3. Use of advanced analytics

Pharma companies are transforming their traditional approach of developing medicines to deliver highly personalized drugs to offer the right treatment at the right time. This is being done by analyzing millions of deep, broad and disconnected data sets around a patient coming from EHR, digital data, imaging and multi-omics technologies.

 

Combined the power of AI and real world data, hypotheses can be generated at scale to improve lab testing efficiencies, helping organizations understand disease, drug effectiveness, speed up search for new indications for existing drugs and optimize pricing decisions based on value that is being delivered.

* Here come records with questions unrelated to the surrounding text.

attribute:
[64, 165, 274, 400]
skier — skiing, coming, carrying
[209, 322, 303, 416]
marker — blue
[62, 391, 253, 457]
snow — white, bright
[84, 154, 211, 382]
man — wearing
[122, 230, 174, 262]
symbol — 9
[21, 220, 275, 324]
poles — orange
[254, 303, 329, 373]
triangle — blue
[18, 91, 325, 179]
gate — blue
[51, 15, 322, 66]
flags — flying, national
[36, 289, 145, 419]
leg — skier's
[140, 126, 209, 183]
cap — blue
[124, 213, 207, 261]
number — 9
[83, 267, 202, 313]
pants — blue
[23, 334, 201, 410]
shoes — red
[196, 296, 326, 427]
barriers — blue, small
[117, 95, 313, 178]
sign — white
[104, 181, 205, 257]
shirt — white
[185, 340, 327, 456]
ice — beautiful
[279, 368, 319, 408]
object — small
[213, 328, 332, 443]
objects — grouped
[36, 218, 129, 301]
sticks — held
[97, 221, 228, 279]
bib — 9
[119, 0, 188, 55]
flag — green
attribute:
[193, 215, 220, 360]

Figure 3: Types of data analytics methods

4. Creating value from next-generation real world evidence

Recent advances in Real World Evidence (RWE) analytics have made pharma organizations looks beyond just descriptive analysis that helps with basic patient profiling and cohort comparisons. Advanced predictive models in combination with ML, probabilistic models, unsupervised algorithms help understand patient characteristics, disease progression, patient response and any potential risks. This facilitates doctors to intervene at the right time and deliver the right care.

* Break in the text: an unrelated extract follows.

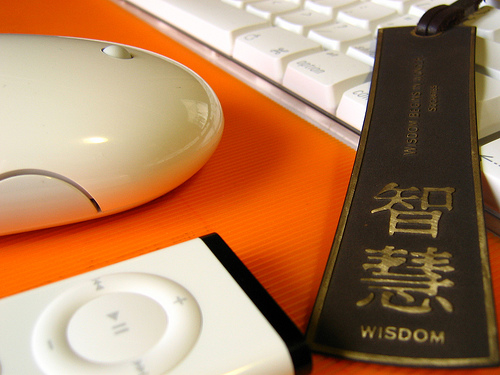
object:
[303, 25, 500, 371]
bookmark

Figure 4: RWE use-cases across the pharma value chain

5. Quantum computing as pharma’s next big disruptor

The life sciences sector has the potential to benefit significantly from quantum computing. Majority of challenges in the life science industry are computationally complex, be it finding relationships among sequences, structures and functions; or determining the interaction of different molecules from drug to the body. Compared to 1% today, by 2023, 20% of organizations will be budgeting for quantum computing projects. This holds a very good potential for transforming data heavy processes, speeding up the drug discovery R&D or simulating clinical trials. Some of the use cases are:

Figure 5: Quantum computing use-cases in drug discovery

6. Adopting FAIRIFICATION: Breaking down data silos, developing machine-ready data

Adopting FAIR data principles goes a long way and Covid-19 has made the industry realize that a big potential exists in collaborations to produce effective drugs for better patient outcomes. FAIRIFICATION helps organizations combine external datasets with proprietary information to gain novel insights using graph technologies.

 

Adopting better methods for data capture and structuring, complex models for data storage and utilizing advanced platforms to auto-identify data relationships, are signs that organizations are prepared for tomorrow, where the data is ready for machine consumption.

Figure 6: Consumption patterns of data lakes

Conclusion

As global economies continue to recover and are looking at innovations to bridge technological gaps, Covid-19 has only accelerated the process and has made us more adaptable and responsive. Organizations are looking at realigning their traditional corporate strategies and are adopting a platform-first strategy that is dynamic to handle a wide range of uncertainties.